Employee Ayanna McClatchie welcomes customers to the "beer cave", a walk-in chiller where customers can get their preferred alcoholic beverages at St Christopher's service station, Wrightson Road, Port of Spain. - ROGER JACOB

“People would say why would a service station or a gas station give points on fuel when there are such small margins on the entire industry,” said James. “We are creating a different experience for customers. Even though the margins on fuel are small, we know you will use the points in the store.”

Giving a helping hand

While these remain uncertain times for many businesses, St Christopher’s has not taken for granted its ability to keep heads above water. Strengthening ties in the community is a priority. As such, the station recently distributed 80 hampers to the Maxi Taxi Association, the School for the Blind in Five Rivers, Arouca and St Christopher’s Taxi Cab Co-operative Society.

James said the taxi cab services have been hit terribly by the pandemic, as it has affected industries such as tourism, hotels and airports, through which they make their living. Therefore the station felt the need to assist. As a bonus, the children of the chairman of the station, Scott Fabres, and their friends were kind enough to place hand-written notes of support in each of the packages. “If it's one thing in TT, we have a lot of people willing to lend a hand. I’m really proud to be a Trinbagonian.”

Hand sanitisers, brand with the St Christopher's logo. - ROGER JACOB

Their reach in the community doesn’t end there. The station has also adjusted to the new normal by offering curbside and delivery services of food and groceries to businesses and residential homes in the area. They have partnered with FoodDropTT, an ordering and delivery service, for customers to access and order from their daily menu. This was also designed to target the elderly population. “You can’t come out due to covid19? No problem. We’ll come to you.”

Service with a smile

While many businesses in TT have developed an unfortunate reputation for less-than-friendly service, St Christopher’s hopes to change that. “The goal is to create St Christopher’s as a destination. We really want to set the benchmark in the industry. Not just the industry, but service in the country as well.”

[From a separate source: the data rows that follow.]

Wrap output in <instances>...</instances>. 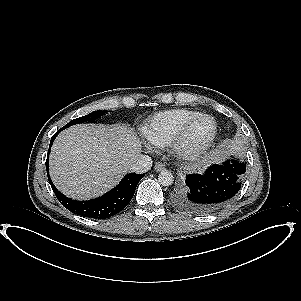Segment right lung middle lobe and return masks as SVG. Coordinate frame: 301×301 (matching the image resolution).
I'll return each instance as SVG.
<instances>
[{
    "instance_id": "right-lung-middle-lobe-1",
    "label": "right lung middle lobe",
    "mask_w": 301,
    "mask_h": 301,
    "mask_svg": "<svg viewBox=\"0 0 301 301\" xmlns=\"http://www.w3.org/2000/svg\"><path fill=\"white\" fill-rule=\"evenodd\" d=\"M106 111H94L88 115L72 120L70 123L66 124L63 129L72 126L74 124L82 123L84 121L94 122L95 119L100 118Z\"/></svg>"
}]
</instances>
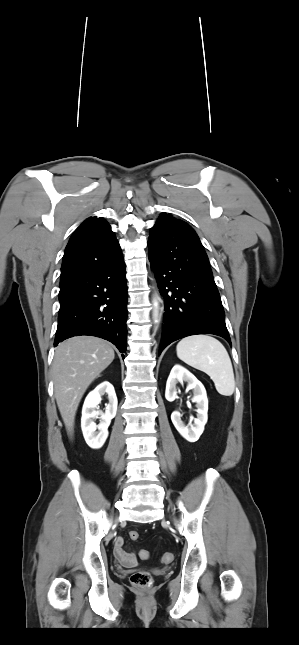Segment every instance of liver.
Here are the masks:
<instances>
[{"instance_id": "liver-1", "label": "liver", "mask_w": 299, "mask_h": 645, "mask_svg": "<svg viewBox=\"0 0 299 645\" xmlns=\"http://www.w3.org/2000/svg\"><path fill=\"white\" fill-rule=\"evenodd\" d=\"M112 346L97 337L77 336L55 349L54 393L58 409L70 436L80 400L89 385L114 360Z\"/></svg>"}]
</instances>
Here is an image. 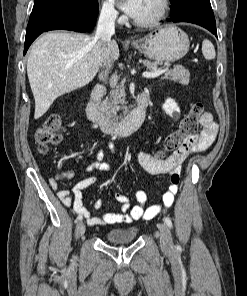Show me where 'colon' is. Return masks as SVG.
<instances>
[{"label": "colon", "instance_id": "colon-1", "mask_svg": "<svg viewBox=\"0 0 247 296\" xmlns=\"http://www.w3.org/2000/svg\"><path fill=\"white\" fill-rule=\"evenodd\" d=\"M203 114V105L195 102L188 113L181 120L179 127L168 134L164 139L162 149L157 153L158 159H163L166 154L176 151L184 139L193 135ZM63 121L61 116L54 115L48 118L44 125L35 134L38 150L41 154H46L51 146L57 145L62 140ZM180 176L174 175L172 182L179 184Z\"/></svg>", "mask_w": 247, "mask_h": 296}]
</instances>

The social media management team is tasked with ensuring that online queries and complaints are responded to in a timely manner. “We pride ourselves on getting feedback with the understanding that someone on a senior level will get back to you immediately within a very short period of time.”

Andre James, general manager at St Christopher’s, shows the range of items added to their Grab and Go Express menu, including Uncle Sam & Son’s bake and shark at the service station’s one-stop-shop on Wrightson Road, Port of Spain. - ROGER JACOB

New employees are given a thorough orientation so that they understand and align with the standards of the business, and are given additional support by the supervisory team, some of whom have been with the business since the beginning.

“If you intend to be in business for any period, not just covid19, you need to innovate, simply because our competition is not going to sit still,” said James. He added that in the years since the station has been operational, the team has taken the time to fully immerse themselves in “all aspects of the business,” and continue to look out for opportunities to expand and reach their customers.